Include a detailed evaluation of the effect of varying segmentation parameters (feature transform, clustering method, number of clusters, resize) on the mean accuracy of foreground-background segmentations on the provided dataset. You should test a minimum of 6 combinations of parameters. To present your results, add rows to the table below (you may delete the first row).

One tip from us is that it's okay to avoid using hierarchical clustering altogether. The HAC algorithm is quite slow for larger scales. It is totally fine to just K-Means and modulate the other parameters of the clustering function!

Feature Transform Clustering Method Number of segments Scale Mean Accuracy
Color K-Means 3 0.5 0.7960
Color K-Means 5 0.5 0.7511
Color K-Means 3 0.25 0.7868
Color-Position K-Means 3 0.5 0.7744
Color-Position K-Means 5 0.5 0.7767
Color-Position K-Means 3 0.25 0.7645
Color-Position K-Means 1 0.5 0.3561

Observe your results carefully and try to answer the following question:

  1. Based on your quantitative experiments, how do each of the segmentation parameters affect the quality of the final foreground-background segmentation?
  2. Are some images simply more difficult to segment correctly than others? If so, what are the qualities of these images that cause the segmentation algorithms to perform poorly?
  3. Also feel free to point out or discuss any other interesting observations that you made.
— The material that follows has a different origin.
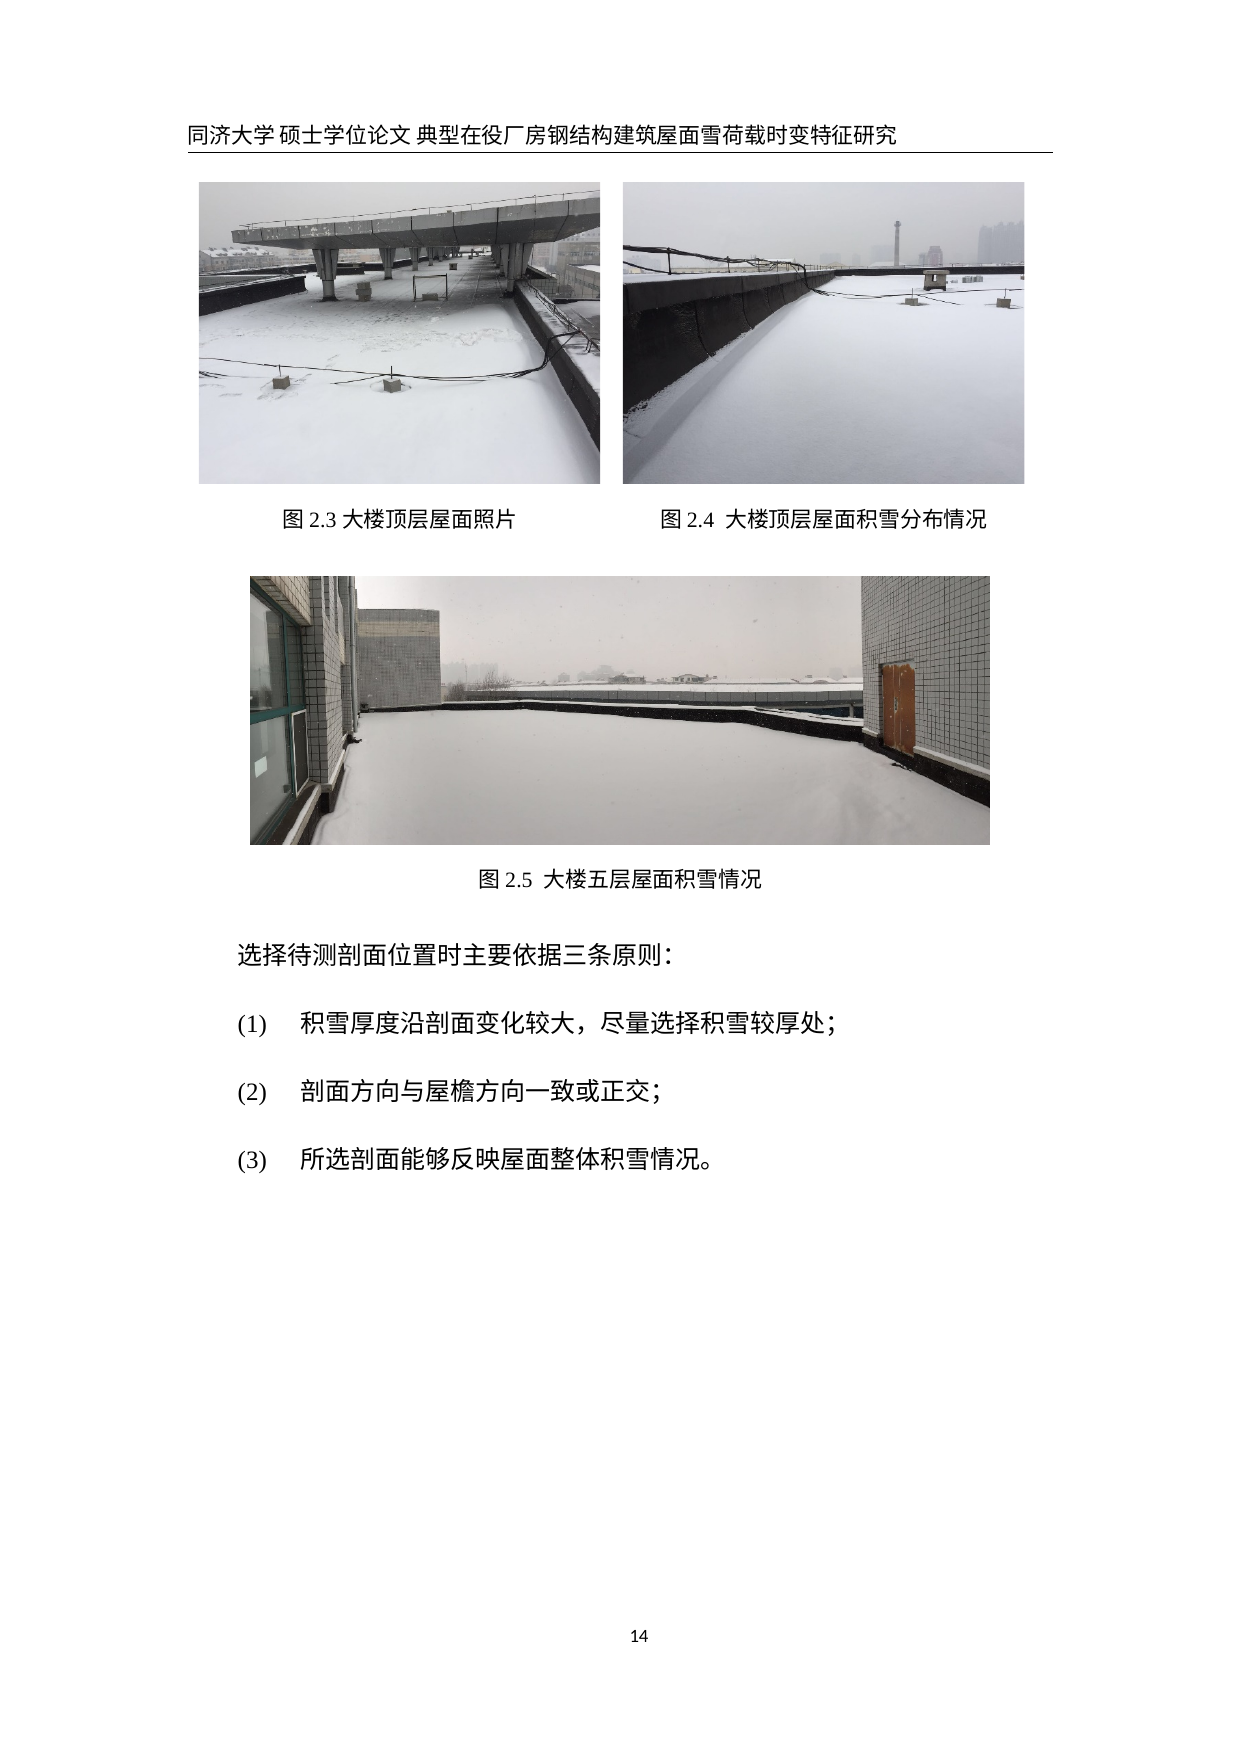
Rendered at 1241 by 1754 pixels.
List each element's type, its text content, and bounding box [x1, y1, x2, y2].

Write your analysis in the cell below.

Your answer here:

  1. From my quantitative experiments, a smaller scale decreases the quality of the final foreground-background segmentation, a larger num_segments increases this. Using color features vs color-position features doesn't seem to make much of a difference.
  2. Some images seem more difficult to segment correctly. Images with a cat that is a similar color to items in the background have trouble being segmented correctly, or a cat with multiple colors.